Pour autant, il est clair qu’End Game joue sur la nostalgie et caresse les fans dans le sens du poil. Aucun clin d’œil, aucune référence n’échappe aux mêmes yeux avec lesquels je découvrais les aventures d’Iron Man dix années auparavant. Robert Downey Jr offre probablement sa partition la plus aboutie dans le costume de l’homme de fer (oui ça sonne moins bien en français), fort du traitement qu’offrent Anthony et Joe Russo au personnage dont ils ont corrigé bien des tourments depuis Civil War. Divisé en trois parties distinctes et inégales en longueur, en qualité, End Game fait la part belle à tous les super-héros originaux : Thor, dont le traitement en fera réagir plus d’un. Black Widow, qui cherche toujours un sens à donner à son existence, autre qu’en flirtant avec notre cher Bruce Banner/Hulk. Ce-dernier, bien évolué, a enfin la chance de faire reposer des responsabilités sur ses épaules. Hawkeye, héros bien humain sans lequel toute mission impliquant les Avengers se solde par un échec. Et enfin Captain America, figure de l’héroïsme tout relatif des États-Unis, mais également symbole du courage à la Marvel, leader des Avengers et soldat hors pair. Oui Captain America a la chance (s’il n’en avait pas déjà assez) d’avoir à son actif la trilogie la mieux travaillée du Marvel Cinematic Universe (en attendant toujours Les Gardiens de la Galaxie 3…), l’amour inconditionnel des fans et la plus belle scène d’Infinity War. Ici, les Russo ont encore mis leur héros à l’honneur en lui offrant une scène dont les frissons procurés traversent encore mon corps et celui des fans inconditionnels. Oui End Game a misé sur l’émotion, et c’est un bien bel achèvement dans un Hollywood où ce sentiment n’a plus vraiment sa place dans les blockbusters. Ne boudons pas notre plaisir. « I can do this all day ». Nous aussi, Captain.

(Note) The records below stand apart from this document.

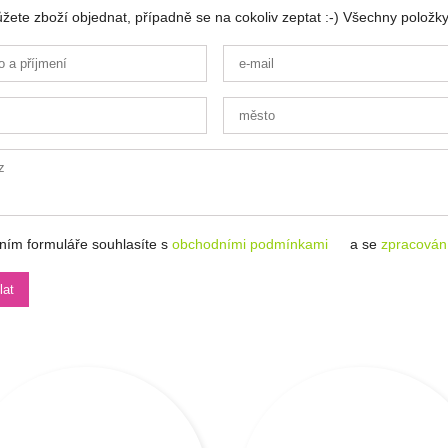
ete zboží objednat, případně se na cokoliv zeptat :-) Všechny položky
ním formuláře souhlasíte s
obchodními podmínkami
a se
zpracován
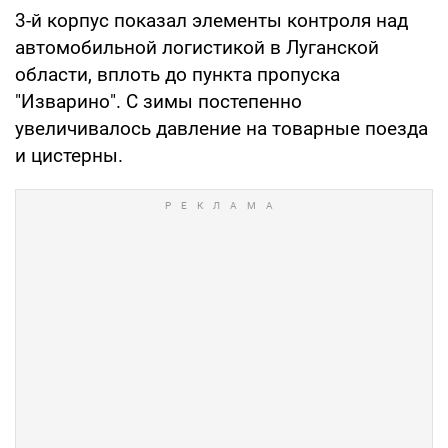
3-й корпус показал элементы контроля над
автомобильной логистикой в Луганской
области, вплоть до пункта пропуска
"Изварино". С зимы постепенно
увеличивалось давление на товарные поезда
и цистерны.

End Game, initialement titré Infinity War Part 2, a troqué un rythme dynamique, dramatique et spectaculaire, de l’action centrée autour de la quête de Thanos, pour un penchant plus intimiste et plus proche de la psychologie des héros. Les spectateurs auront trouvé leur compte dans au moins un des deux films. Marvel livre alors un hommage sans précédent à ses fans, dans une fresque de trois heures au cours desquelles certains éclateront de rire, certains laisseront couler leurs larmes, d’autres bondiront de leurs sièges, mais au cours desquelles nous avons tous partagé la fierté de vivre la fin d’une histoire commune commencée il y a 11 années, et dont il conviendra désormais de tourner -non sans nostalgie- la page.